Written task:
Count the lines in the listing below that contain the string "Link", treating uppercase and lowercase as different. Reply with the number alone.

Entries shown:
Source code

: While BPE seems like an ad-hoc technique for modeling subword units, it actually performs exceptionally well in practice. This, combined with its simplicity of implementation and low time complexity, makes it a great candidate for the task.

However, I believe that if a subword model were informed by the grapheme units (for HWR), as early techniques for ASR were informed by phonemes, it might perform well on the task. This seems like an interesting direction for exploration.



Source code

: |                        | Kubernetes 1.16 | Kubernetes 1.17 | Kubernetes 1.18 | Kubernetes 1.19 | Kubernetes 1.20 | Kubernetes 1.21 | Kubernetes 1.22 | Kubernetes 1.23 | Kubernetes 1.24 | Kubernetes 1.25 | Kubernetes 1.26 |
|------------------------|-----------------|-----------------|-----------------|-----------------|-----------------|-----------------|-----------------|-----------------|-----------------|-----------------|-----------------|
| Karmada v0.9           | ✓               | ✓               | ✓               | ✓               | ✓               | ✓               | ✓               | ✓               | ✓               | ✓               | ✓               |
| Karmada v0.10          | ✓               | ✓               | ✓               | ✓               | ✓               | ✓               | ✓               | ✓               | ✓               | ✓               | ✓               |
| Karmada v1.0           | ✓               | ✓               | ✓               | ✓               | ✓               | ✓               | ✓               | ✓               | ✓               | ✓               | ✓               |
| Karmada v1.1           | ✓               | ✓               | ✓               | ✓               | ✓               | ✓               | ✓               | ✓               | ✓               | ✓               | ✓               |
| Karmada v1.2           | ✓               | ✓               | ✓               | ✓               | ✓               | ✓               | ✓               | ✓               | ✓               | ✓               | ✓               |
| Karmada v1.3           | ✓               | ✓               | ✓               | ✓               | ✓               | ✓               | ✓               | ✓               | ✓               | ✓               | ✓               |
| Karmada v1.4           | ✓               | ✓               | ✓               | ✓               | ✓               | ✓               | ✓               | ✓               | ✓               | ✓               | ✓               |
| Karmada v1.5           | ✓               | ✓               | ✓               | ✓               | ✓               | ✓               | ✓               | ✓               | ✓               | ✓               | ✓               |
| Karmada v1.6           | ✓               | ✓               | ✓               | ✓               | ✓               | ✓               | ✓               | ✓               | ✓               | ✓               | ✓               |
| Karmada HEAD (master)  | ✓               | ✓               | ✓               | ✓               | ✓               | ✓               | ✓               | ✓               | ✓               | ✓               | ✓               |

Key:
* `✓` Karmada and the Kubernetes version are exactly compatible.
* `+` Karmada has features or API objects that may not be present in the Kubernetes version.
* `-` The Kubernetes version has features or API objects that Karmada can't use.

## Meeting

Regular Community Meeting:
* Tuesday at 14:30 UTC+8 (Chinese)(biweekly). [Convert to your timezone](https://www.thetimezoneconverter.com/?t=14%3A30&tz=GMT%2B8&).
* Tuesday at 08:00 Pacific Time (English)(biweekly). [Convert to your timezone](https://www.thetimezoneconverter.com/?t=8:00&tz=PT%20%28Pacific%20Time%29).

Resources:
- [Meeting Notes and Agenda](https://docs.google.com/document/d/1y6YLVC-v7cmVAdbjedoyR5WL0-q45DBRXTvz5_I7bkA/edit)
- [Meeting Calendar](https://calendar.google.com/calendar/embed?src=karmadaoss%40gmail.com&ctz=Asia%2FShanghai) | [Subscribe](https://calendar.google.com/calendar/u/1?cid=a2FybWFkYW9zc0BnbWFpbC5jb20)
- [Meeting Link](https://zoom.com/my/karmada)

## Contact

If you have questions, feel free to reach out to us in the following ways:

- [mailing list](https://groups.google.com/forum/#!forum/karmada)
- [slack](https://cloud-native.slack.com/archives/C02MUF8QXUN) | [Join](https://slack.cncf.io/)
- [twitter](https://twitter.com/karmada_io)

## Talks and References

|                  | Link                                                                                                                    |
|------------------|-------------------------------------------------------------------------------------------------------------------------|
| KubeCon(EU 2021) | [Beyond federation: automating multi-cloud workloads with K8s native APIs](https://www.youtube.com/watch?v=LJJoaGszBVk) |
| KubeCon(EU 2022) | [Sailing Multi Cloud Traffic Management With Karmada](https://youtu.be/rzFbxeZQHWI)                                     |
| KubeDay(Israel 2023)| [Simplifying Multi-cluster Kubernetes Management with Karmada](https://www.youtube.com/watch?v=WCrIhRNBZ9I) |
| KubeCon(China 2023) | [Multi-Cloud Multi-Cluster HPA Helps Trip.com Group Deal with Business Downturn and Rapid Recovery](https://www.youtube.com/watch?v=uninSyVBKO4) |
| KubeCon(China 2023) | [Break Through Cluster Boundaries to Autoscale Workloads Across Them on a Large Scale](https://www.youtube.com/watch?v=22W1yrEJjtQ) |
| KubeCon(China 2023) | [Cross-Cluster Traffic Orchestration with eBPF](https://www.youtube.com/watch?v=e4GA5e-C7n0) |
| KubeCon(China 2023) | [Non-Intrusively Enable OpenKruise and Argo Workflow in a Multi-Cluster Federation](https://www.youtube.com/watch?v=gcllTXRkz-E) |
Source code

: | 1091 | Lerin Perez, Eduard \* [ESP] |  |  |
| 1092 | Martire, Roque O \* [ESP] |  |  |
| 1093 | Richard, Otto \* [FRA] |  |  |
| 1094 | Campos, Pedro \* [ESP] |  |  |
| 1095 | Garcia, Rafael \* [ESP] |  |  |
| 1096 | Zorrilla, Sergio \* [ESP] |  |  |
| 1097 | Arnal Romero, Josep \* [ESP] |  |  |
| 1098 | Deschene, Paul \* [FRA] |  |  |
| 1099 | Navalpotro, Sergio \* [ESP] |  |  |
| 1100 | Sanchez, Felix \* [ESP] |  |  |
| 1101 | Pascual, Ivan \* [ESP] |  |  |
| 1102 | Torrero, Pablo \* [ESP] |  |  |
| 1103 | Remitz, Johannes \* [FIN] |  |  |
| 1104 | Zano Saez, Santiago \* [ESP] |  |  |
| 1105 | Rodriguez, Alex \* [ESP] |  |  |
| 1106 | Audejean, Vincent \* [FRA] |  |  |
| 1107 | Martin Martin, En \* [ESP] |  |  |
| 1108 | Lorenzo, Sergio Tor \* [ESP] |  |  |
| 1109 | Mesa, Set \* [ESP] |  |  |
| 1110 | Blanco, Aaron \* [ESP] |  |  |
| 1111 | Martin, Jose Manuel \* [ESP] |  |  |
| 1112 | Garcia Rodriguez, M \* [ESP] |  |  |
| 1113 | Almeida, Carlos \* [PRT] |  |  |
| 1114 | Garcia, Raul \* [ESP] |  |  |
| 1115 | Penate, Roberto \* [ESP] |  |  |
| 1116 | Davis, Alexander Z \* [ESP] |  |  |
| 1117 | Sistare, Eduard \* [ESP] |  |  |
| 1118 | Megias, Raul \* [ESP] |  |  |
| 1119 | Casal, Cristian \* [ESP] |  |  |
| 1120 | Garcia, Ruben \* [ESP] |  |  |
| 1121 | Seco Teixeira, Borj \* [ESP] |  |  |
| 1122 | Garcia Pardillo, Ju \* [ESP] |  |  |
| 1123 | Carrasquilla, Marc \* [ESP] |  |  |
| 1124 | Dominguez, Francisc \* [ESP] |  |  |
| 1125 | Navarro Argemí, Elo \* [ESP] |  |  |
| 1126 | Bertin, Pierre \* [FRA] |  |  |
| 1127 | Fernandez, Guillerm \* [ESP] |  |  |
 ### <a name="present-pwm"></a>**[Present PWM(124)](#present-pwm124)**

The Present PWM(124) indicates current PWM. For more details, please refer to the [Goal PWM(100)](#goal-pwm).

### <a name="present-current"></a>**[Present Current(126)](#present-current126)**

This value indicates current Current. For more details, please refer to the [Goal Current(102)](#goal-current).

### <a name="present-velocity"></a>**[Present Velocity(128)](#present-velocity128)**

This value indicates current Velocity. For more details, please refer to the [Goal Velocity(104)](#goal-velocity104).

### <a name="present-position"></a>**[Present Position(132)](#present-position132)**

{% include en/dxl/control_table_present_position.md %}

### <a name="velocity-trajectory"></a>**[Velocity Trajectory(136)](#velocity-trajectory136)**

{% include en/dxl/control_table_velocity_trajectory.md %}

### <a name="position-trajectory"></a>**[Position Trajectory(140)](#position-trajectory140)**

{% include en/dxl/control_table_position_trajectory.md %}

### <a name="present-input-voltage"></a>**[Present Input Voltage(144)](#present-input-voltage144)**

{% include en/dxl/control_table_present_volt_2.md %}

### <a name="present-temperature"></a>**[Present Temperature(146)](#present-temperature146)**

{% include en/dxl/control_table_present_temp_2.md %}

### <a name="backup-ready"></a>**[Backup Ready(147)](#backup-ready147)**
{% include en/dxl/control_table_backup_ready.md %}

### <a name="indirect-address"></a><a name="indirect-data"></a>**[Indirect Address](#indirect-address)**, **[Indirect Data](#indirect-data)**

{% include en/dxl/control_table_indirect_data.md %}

Answer to this exercise:
2